Well let's not pooh-pooh wood, as a supercar building material, friends!
No. Not just yet!
In Durham, NC, USA, post-grad students at North Carolina State Univ. have designed and built a wooden sports car as part of their post-grad project. The car is named
Splinter.
It's powered by a twin supercharged, 4.6 litre V8 that can put out 700 bhp. The engine is mated to a C5 Corvette transaxle driving the rear wheels. The woodie has a top speed of 380+ km/h.
Making the car of wood posed design challenges, to get rid of engine heat, the cylinder head heat flow was reversed and the hot exhaust pipes had to be routed above the engine instead of below. The exhaust silencer is shaped like a spoiler and serves as such. Being in the slipstream helps dissipate the heat too.
Why wood?
Wood has a higher strength-to-weight ratio than aluminium or steel and is easier to work on and shape.
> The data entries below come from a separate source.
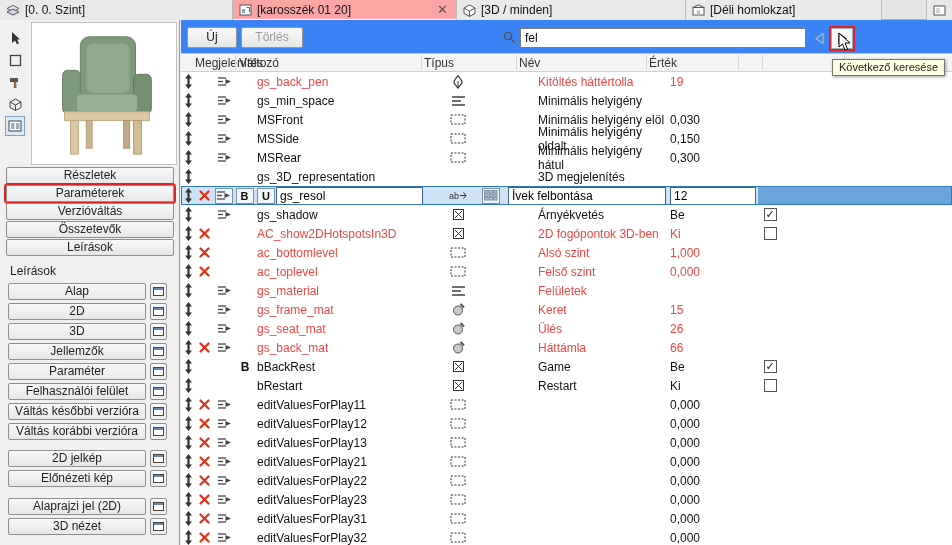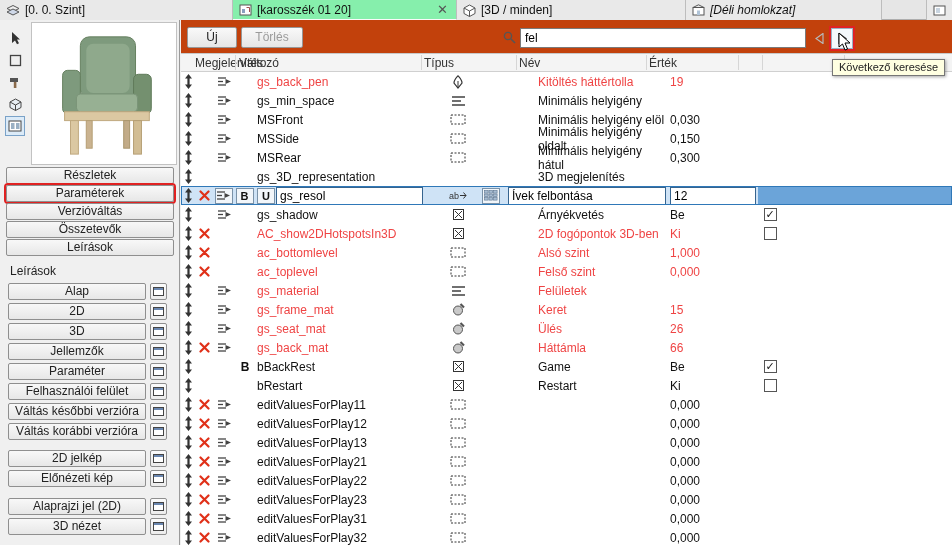--- a/index.html
+++ b/index.html
@@ -11,7 +11,7 @@
           border-bottom:1px solid #aeaeae;display:flex;box-sizing:border-box;}
   .tab{display:flex;align-items:center;gap:5px;padding:0 6px;height:20px;box-sizing:border-box;
        border-right:1px solid #bdbdbd;background:#e9e9e9;overflow:hidden;white-space:nowrap;}
-  .tab.active{background:#86efac;border-bottom:1px solid #fafafa;}
+  .tab.active{background:#fca5a5;border-bottom:1px solid #fafafa;}
   .tab:nth-child(1){width:233px;}
   .tab:nth-child(2){width:224px;}
   .tab:nth-child(3){width:229px;}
The technologists wanted to show the world that
- one can make something really fast and really strong out of wood
- wood isn't an old and antiquated low-technology material
The two-seat roadster has a 1,134kg moulded laminate body, made of maple wood, plywood, and MDF.
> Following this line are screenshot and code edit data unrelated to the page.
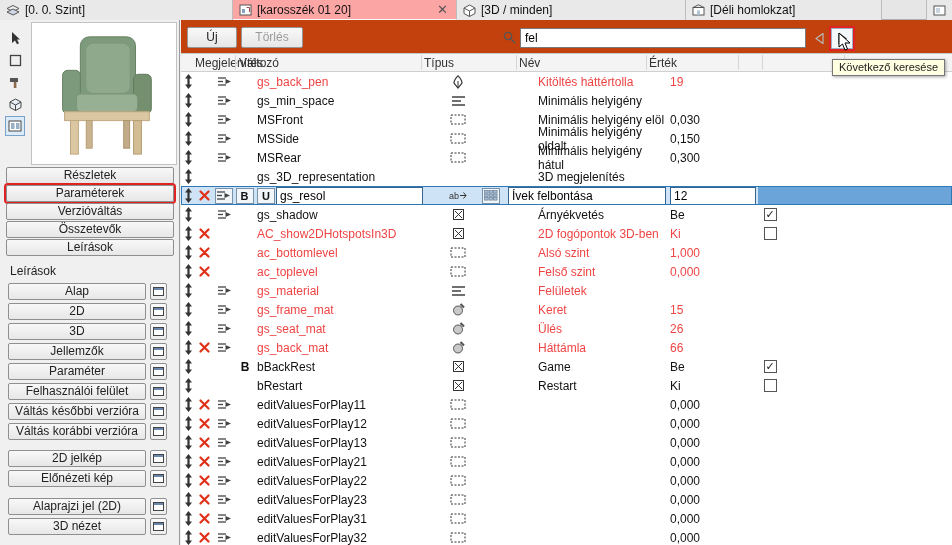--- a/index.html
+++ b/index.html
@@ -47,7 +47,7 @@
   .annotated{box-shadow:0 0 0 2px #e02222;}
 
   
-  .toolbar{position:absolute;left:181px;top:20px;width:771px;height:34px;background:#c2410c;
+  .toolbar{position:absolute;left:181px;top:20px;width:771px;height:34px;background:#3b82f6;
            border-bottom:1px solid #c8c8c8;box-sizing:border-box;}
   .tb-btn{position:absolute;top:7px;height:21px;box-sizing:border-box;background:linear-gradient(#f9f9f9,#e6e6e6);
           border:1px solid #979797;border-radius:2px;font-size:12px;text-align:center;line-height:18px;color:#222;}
The chassis is of made laminated wood veneer.
If a bow (as in bow and arrow) could be of springy wood, so could the car's suspension. the suspension has laminated wooden arms and springs are made of Kentucky osage orange (hedge-apple) wood.
Even the wheel rims are wooden in a major way.
They're 3-piece wheels with forged rims bolted to laminated oak veneer spokes and center section.
An internal roll cage protects the occupants. They sit with their legs between the upper and lower A arms.
Has wood been used for high tech vehicles before?
Haven't we heard of the 1940-56 de Havilland Mosquito, a late second world war fighter-bomber made of moulded plywood? It was indeed made of laminate of Canadian Birchwood and Ecuadorean balsa.
The moulds were made of concrete. Two halves of the fuselage were separately moulded and glued together with casein glue. I have seen the moulds in the
Deutsches Museum Oberschleiβheim, Munich.
And it was not as if the British ran out of aluminum in WW2 -- they had enough. The designers found that wood beat aluminum as a construction material on some counts.
The Mosquito was powered by two Rolls-Royce Merlin 1,710 bhp V12 engines and outperformed every other metal fighter in the sky.
It was so fast that nothing in the sky could catch it. And could carry twice the designed bomb payload. Could peak out at 680 km/h. The RAF affectionately called it names like "The Wooden Wonder" and "The Timber Terror".
What more can be said in favor of the age-old wonder material, wood? And we thought its use, was limited to dashboards and door-mouldings for British sports cars and luxury cars.